LEGAL DNA (WALL STREET

LEGAL DNA (WALL STREET JOURNAL 2002)

THE WORLD ECONOMY is putting modern capitalism through another stress test. Like tests that physicians do for people with heart disease, this one highlights the system’s weaknesses and brings forth various prescriptions for treating symptoms. But, just as with heart disease, the stress test raises intriguing questions about genetic advantages: Do some economies have institutions, laws and commonly accepted business norms that produce a stronger strain of capitalism, one better adapted to withstand shocks and improve its people’s prosperity?

Specifically, why do the U.S. and Britain have bigger stock markets and more shareholding citizens than Germany and France, and does that make their economies more flexible? Why do more companies go public in India than in Brazil? Why do American businesses use private arbitration more than others to resolve corporate disputes? Why are U.S. governments more comfortable settling trade disputes one case at a time than their Continental counterparts?

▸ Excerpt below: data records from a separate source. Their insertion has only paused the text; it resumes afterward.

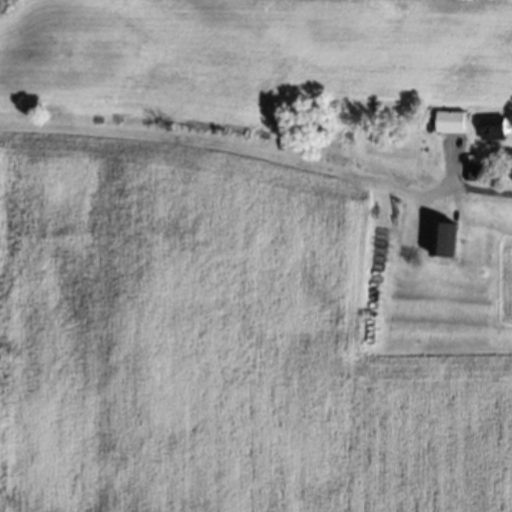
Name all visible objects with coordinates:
building: (449, 122)
building: (492, 128)
building: (468, 173)
road: (480, 192)
building: (443, 239)
crop: (224, 264)
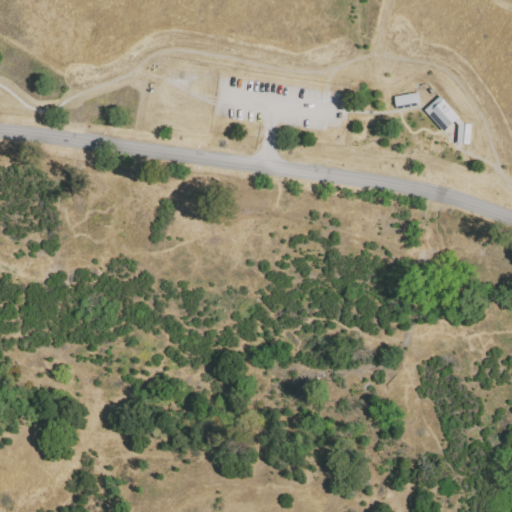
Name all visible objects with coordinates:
road: (130, 61)
road: (458, 84)
road: (326, 86)
building: (406, 98)
building: (406, 99)
road: (278, 102)
parking lot: (277, 105)
building: (440, 113)
road: (426, 114)
building: (444, 116)
road: (413, 132)
road: (268, 134)
building: (461, 134)
road: (258, 166)
road: (504, 177)
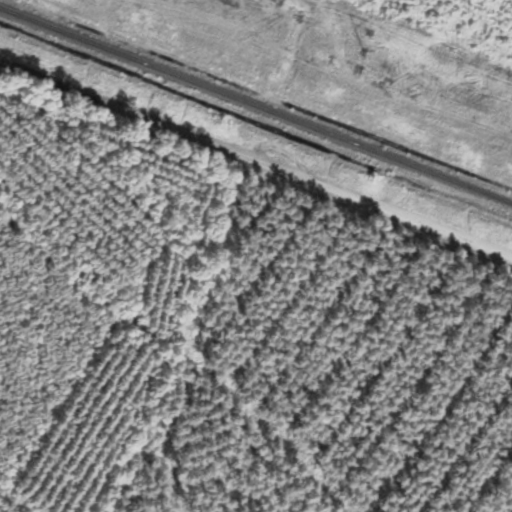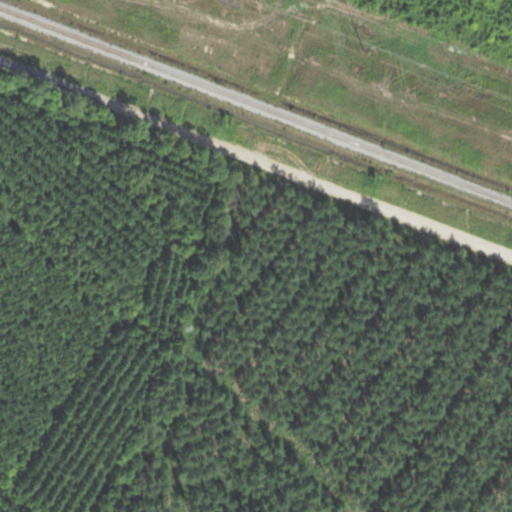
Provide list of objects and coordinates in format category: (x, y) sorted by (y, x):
railway: (256, 101)
road: (256, 140)
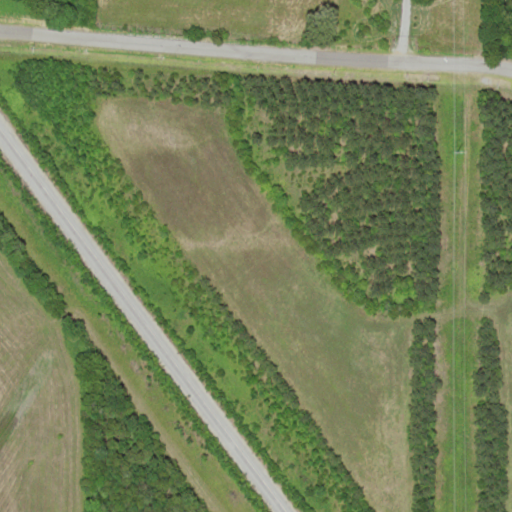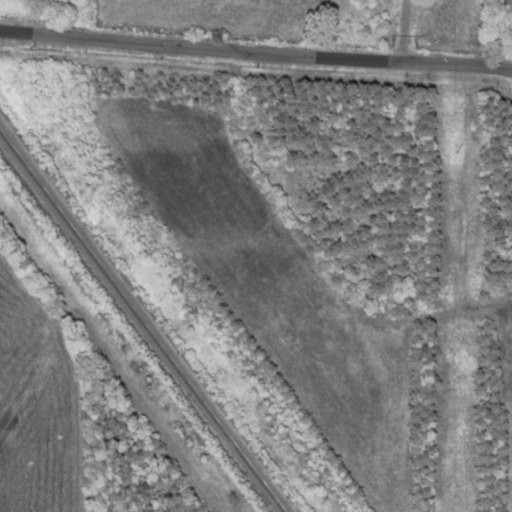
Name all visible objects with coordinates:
road: (256, 50)
railway: (139, 322)
building: (465, 367)
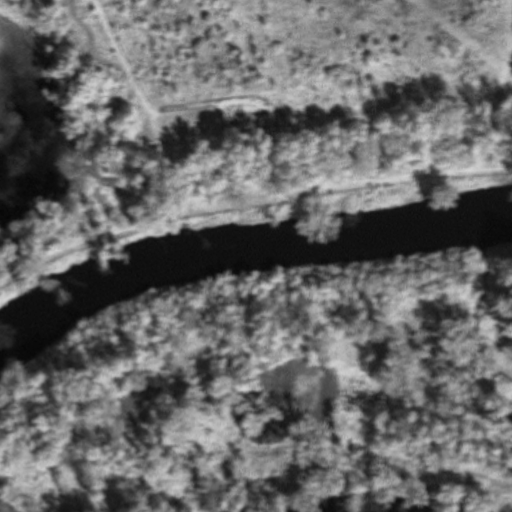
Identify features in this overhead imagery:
river: (248, 239)
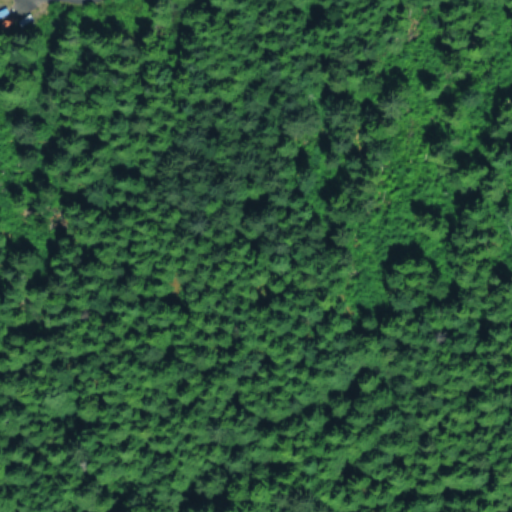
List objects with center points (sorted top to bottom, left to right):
road: (6, 1)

To a remarkable degree, the answers can be traced to the different legal traditions that emerged in England and France in the 12th century and spread through their colonies. Nine hundred years later, these traditions still influence business, investors and government. And as globalization steadily erodes national boundaries, the differences are causing unavoidable strains. WESTERN COMMERCIAL LAW comes from two traditions: the common law, with roots in England, and the civil law, rooted in ancient Rome and refined later by continental Europeans. Common-law countries, including the U.S. and other former British colonies, rely on independent judges and juries and legal principles supplemented by precedent-setting case law. In civil-law countries, which include much of Latin America, judges often are lifelong civil servants who administer legal codes packed with specific rules. Case law matters less. Civil-law countries distrust judges and arbitrators; common-law countries venerate and empower them. Rule-laden civil-law countries aren’t well-adapted to cope with change; the case-law approach makes common-law countries inherently more flexible. All this has long fascinated law professors. After the early failures at building capitalism in Russia following communism’s collapse, the issue also attracted a band of economists, led by Harvard’s Andrei Shleifer. They sought to identify conditions essential for functioning markets and private property. Whatever they were, Russia didn’t have them.

Examining 49 countries from Argentina to Zimbabwe, the economists discerned a distinct pattern in both rich and poor countries: “Civil-law countries exhibit heavier regulation, weaker property-right protection, more-corrupt and less-efficient governments and less political freedom than do common-law countries,” Mr. Shleifer puts it. As France well illustrates, civil law “more easily accommodates the expansion of government intervention in economic and social life.” Investors in civil-law countries, Mr. Shleifer and colleagues argue, are less certain that their property rights will be enforced. One symptomatic example: Civil-law countries more frequently require shareholders to attend meetings to vote instead of voting by mail. In these countries, few people own stock, bond and stock markets are smaller and more companies are controlled by a few big holders. In the past decade, this has proved a significant constraint on investment and economic growth. The law matters—and it matters a lot. AS FINANCIAL MARKETS outgrow national borders, economies built on different legal foundations are being forced to reconcile their differences. When shares of a French company are traded on the New York Stock Exchange by a Japanese brokerage house, there is pressure to agree on consistent accounting standards and a shared understanding of investor-protection rules. The trend is toward the U.S.-British approach, but the deep roots of the alternative explain the resistance in other countries.

Similar tensions appear in world trade disputes. The U.S. tends to be more willing to allow World Trade Organization arbitrators to make case law (particularly when decisions favor the U.S.) than Europe, which prefers clear rules. The old differences also inform some international environmental disputes: Civil-law countries, accustomed to well-articulated and rigid rules, are uneasy relying less on rules and more on tradable pollution permits. There remains a chicken-and-egg dispute about which came first: The law, as Mr. Shleifer and allies argue, or the rise of an independent business-investor class that demanded legal protection, as Columbia law professor John Coffee Jr. sees it. In either case, the lesson of history is sharp: Markets and the prosperity they can provide do not exist independent of the law and the institutions of government but are intertwined with them. Well-functioning financial markets, in particular, rest on clear and enforced protections for investors. And when a changing economy requires new rules—for auctioning radio spectrum, modernizing stock markets, regulating new financial products, enforcing intellectual property rights—it’s wise to remember that the economic impact is long-lived.